WHAT IS NEEDED: Copy each line of the entries that contains the word "Right".

--- MATERIAL FOR THIS TASK Enclosed Below ---

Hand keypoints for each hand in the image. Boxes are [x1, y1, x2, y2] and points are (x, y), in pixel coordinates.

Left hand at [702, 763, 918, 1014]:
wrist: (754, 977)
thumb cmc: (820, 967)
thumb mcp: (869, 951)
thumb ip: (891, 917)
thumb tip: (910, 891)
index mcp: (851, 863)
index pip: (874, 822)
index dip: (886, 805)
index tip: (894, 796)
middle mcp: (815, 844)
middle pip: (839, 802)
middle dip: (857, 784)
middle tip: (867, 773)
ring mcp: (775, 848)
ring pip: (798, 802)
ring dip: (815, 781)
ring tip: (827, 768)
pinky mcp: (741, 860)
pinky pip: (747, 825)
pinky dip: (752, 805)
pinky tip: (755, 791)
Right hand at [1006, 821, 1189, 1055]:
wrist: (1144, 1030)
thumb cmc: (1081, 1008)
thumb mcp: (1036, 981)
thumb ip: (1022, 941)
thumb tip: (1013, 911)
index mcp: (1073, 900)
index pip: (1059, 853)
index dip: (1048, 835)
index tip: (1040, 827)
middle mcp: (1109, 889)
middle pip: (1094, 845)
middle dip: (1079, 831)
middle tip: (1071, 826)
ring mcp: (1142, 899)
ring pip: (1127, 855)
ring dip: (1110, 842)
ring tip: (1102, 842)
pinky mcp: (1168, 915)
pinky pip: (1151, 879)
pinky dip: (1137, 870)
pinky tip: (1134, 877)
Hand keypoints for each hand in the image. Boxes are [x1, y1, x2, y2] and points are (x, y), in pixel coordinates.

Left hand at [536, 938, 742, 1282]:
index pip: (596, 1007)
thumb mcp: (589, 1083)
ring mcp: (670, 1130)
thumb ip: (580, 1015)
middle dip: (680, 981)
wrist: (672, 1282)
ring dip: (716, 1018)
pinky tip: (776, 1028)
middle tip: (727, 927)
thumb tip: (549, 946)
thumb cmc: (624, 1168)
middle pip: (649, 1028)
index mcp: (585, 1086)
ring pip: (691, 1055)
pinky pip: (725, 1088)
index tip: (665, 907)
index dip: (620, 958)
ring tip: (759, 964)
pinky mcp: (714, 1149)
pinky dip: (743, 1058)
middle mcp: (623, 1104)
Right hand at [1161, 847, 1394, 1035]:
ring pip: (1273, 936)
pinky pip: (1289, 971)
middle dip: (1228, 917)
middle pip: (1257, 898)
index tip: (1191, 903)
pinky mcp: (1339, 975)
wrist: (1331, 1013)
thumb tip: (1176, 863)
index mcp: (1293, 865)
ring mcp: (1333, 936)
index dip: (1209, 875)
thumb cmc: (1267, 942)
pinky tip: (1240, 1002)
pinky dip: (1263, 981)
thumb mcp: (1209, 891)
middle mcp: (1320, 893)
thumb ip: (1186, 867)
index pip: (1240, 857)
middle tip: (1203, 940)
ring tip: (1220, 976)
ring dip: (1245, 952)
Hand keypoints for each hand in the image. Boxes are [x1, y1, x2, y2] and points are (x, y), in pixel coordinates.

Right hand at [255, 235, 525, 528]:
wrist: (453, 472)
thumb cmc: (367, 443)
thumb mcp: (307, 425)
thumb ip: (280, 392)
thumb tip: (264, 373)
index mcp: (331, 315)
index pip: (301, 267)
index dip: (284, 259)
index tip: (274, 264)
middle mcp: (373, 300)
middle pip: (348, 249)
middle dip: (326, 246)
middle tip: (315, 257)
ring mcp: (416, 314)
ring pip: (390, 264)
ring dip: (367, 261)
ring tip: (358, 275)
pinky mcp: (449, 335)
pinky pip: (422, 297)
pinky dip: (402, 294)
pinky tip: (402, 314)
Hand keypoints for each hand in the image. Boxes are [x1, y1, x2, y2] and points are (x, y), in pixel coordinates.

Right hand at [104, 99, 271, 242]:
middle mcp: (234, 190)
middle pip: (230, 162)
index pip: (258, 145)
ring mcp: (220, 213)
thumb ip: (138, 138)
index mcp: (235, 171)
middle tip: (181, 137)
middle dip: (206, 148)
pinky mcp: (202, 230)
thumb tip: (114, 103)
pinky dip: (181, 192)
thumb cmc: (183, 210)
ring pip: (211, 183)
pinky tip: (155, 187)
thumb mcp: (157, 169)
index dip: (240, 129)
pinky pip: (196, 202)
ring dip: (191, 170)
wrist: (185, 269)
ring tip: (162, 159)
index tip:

--- End of Enclosed MATERIAL FOR THIS TASK ---

SOLUTION BELOW:
Right hand at [1006, 821, 1189, 1055]:
Right hand at [1161, 847, 1394, 1035]:
Right hand at [255, 235, 525, 528]:
Right hand at [104, 99, 271, 242]:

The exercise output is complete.